Secondo la Segretaria generale dei socialdemocratici (Spd), Andrea Nahles, si tratta di misure "estremamente vigliacche" perché i più poveri soffrono, mentre "coloro che hanno causato la crisi vengono risparmiati".
Molto critico anche il leader della confederazione dei sindacati tedeschi (Dgb), Michael Sommer, secondo il quale l'annunciata riduzione dei sussidi alla disoccupazione - che per il governo dovrebbe spingere maggiormente i disoccupati a cercare un impiego - in realtà provocherà un aumento della disoccupazione.
Intervistato dal quotidiano "Rhein Neckar Zeitung", Sommer si è detto pronto a dare battaglia, anche contro la prevista riduzione dei posti di lavoro nel settore pubblico, dove la manovra punta a tagliare fino a 15mila dipendenti entro il 2014.
In un commento alla manovra, lo "Spiegel" online scrive oggi che con questo pacchetto di austerità il governo ha "finalmente cominciato a governare". Tuttavia, aggiunge, la Merkel si trova adesso in una situazione difficile poiché la coalizione è nel mezzo di una "enorme crisi di fiducia" da parte degli elettori e se non riuscirà a riconquistarla "rischia di perdere le prossime elezioni".

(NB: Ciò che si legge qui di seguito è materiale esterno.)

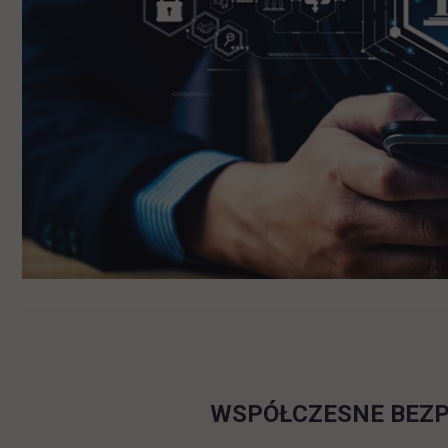
WSPÓŁCZESNE BEZPI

"Il deficit è arrivato solo con la crisi", ha commentato Gustav Horn, della Fondazione Hans Böckler, finanziata dai sindacati. "Vorrei che a pagare fosse anche la gente nel settore finanziario - ha proseguito -, che fossero anche i ricchi e non solo coloro che non guadagnano abbastanza".
Come è noto, la manovra lascia invariate le tasse sui redditi e l'Iva, ma nel solo settore del welfare prevede tagli per un totale di oltre 30 miliardi di euro tra il 2011 e il 2014, pari a circa il 35% della cifra complessiva.